As will be evident to one of ordinary skill in the art, implementations may produce a variety of signals formatted to carry information that may be, for example, stored or transmitted. The information may include, for example, instructions for performing a method, or data produced by one of the described implementations. For example, a signal may be formatted to carry the bitstream of a described embodiment. Such a signal may be formatted, for example, as an electromagnetic wave (for example, using a radio frequency portion of spectrum) or as a baseband signal. The formatting may include, for example, encoding a data stream and modulating a carrier with the encoded data stream. The information that the signal carries may be, for example, analog or digital information. The signal may be transmitted over a variety of different wired or wireless links, as is known. The signal may be stored on a processor-readable medium.
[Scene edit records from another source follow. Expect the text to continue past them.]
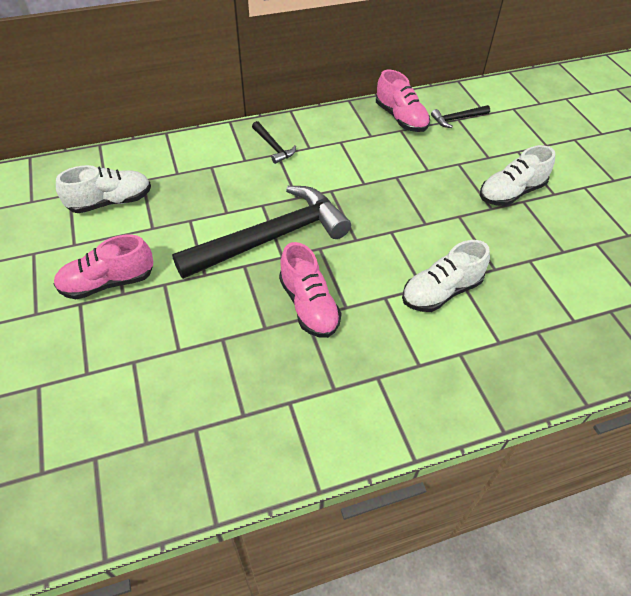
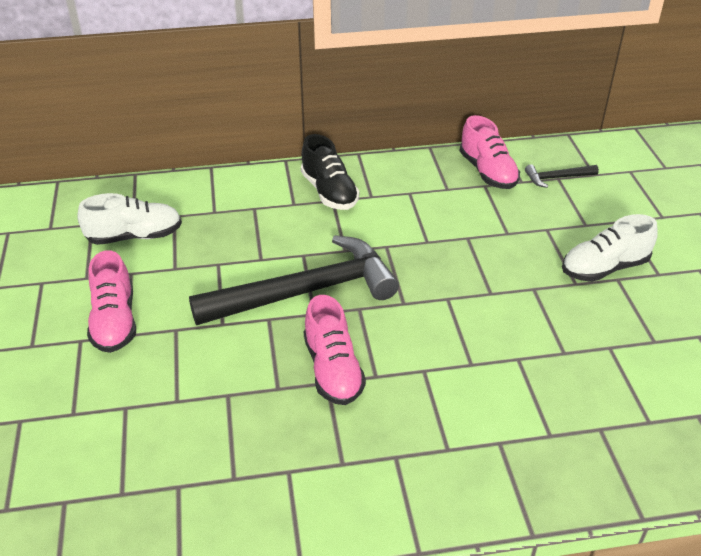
camera: 10 degrees right, 10 degrees down
(108, 283) = (114, 321): pink shoe -> pink shoe turned 90 degrees counterclockwise
(273, 147) = (329, 192): black hammer -> black shoe
(441, 292) = (492, 371): white shoe -> none

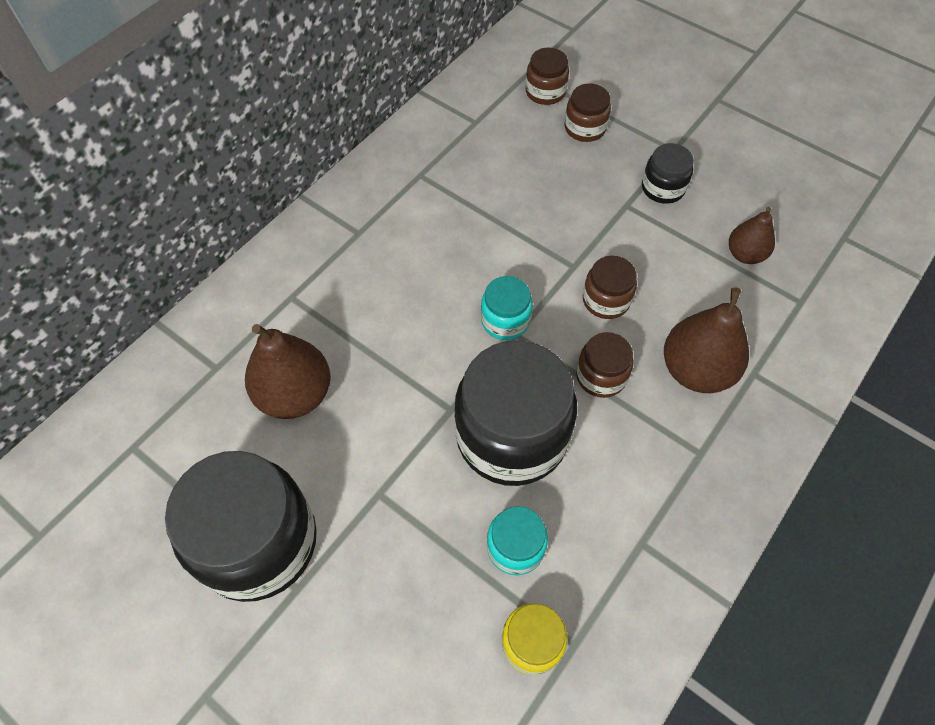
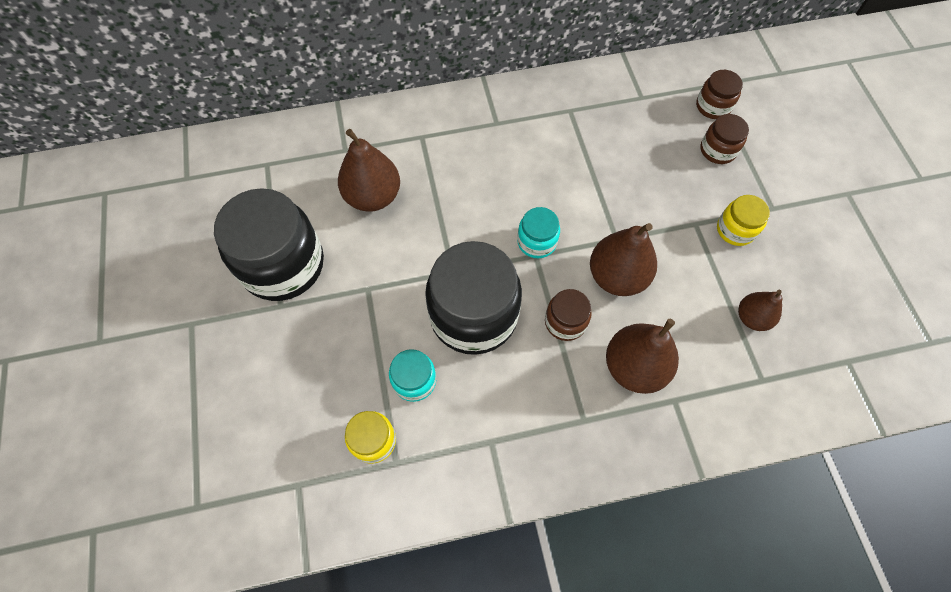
camera: 40 degrees right, 5 degrees up
(606, 300) = (616, 276): brown jar -> brown pear
(663, 188) = (735, 230): black jar -> yellow jar

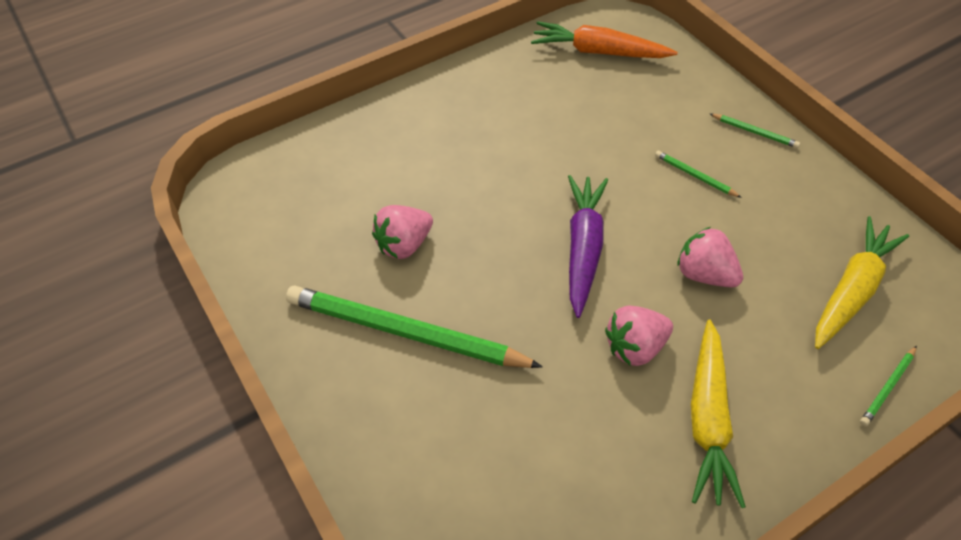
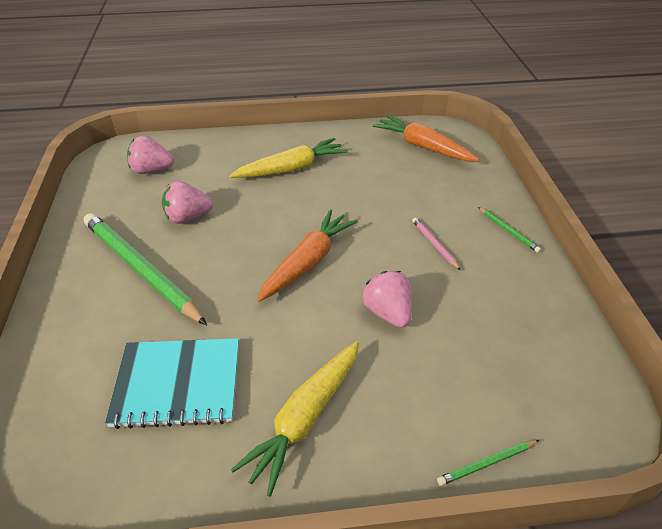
camera: 25 degrees right, 10 degrees down
(560, 443) = (178, 384): none -> turquoise notebook
(583, 248) = (308, 262): purple carrot -> orange carrot
(635, 347) = (291, 342): pink strawberry -> pink strawberry (151, 170)
(695, 176) = (434, 244): green pencil -> pink pencil
(851, 290) = (509, 372): yellow carrot -> yellow carrot (291, 169)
We describe a number of embodiments. Features of these embodiments can be provided alone or in any combination, across various claim categories and types. Further, embodiments can include one or more of the following features, devices, or aspects, alone or in any combination, across various claim categories and types:

- Adapting the size of a feature tensor intended for machine vision task in a NN-based scalable decoder and/or encoder.

Selecting a filter to apply for resizing a feature tensor in the decoder and/or encoder.

- Signaling an information relative to resizing of a feature tensor to apply in the decoder.

- Deriving an information relative to a filtering process to apply for resizing a feature tensor, the deriving being applied in the decoder and/or encoder.

Inserting in the signaling syntax elements that enable the decoder to identify the filtering process to use, such as filter indices.

- Selecting, based on these syntax elements, the at least one filtering process to apply at the decoder. - A bitstream or signal that includes one or more of the described syntax elements, or variations thereof.

- A bitstream or signal that includes syntax conveying information generated according to any of the embodiments described.

Inserting in the signaling syntax elements that enable the decoder to apply a feature tensor resizing process in a manner corresponding to that used by an encoder.

- Creating and/or transmitting and/or receiving and/or decoding a bitstream or signal that includes one or more of the described syntax elements, or variations thereof.

- Creating and/or transmitting and/or receiving and/or decoding according to any of the embodiments described.

- A method, process, apparatus, medium storing instructions, medium storing data, or signal according to any of the embodiments described.

- A TV, set-top box, cell phone, tablet, or other electronic device that performs a NN-based scalable decoding process adapted to resize a feature tensor intended for machine vision task according to any of the embodiments described.

- A TV, set-top box, cell phone, tablet, or other electronic device that performs a NN-based scalable decoding process adapted to resize a feature tensor intended for machine vision task according to any of the embodiments described, and that displays (e.g. using a monitor, screen, or other type of display) an image intended for human vision.

- A TV, set-top box, cell phone, tablet, or other electronic device that selects (e.g. using a tuner) a channel to receive a signal including an encoded image, and that performs a NN- based scalable decoding process adapted to resize a feature tensor intended for machine vision task according to any of the embodiments described.

- A TV, set-top box, cell phone, tablet, or other electronic device that receives (e.g. using an antenna) a signal over the air that includes an encoded image, and that performs a NN- based scalable decoding process adapted to resize a feature tensor intended for machine vision task according to any of the embodiments described.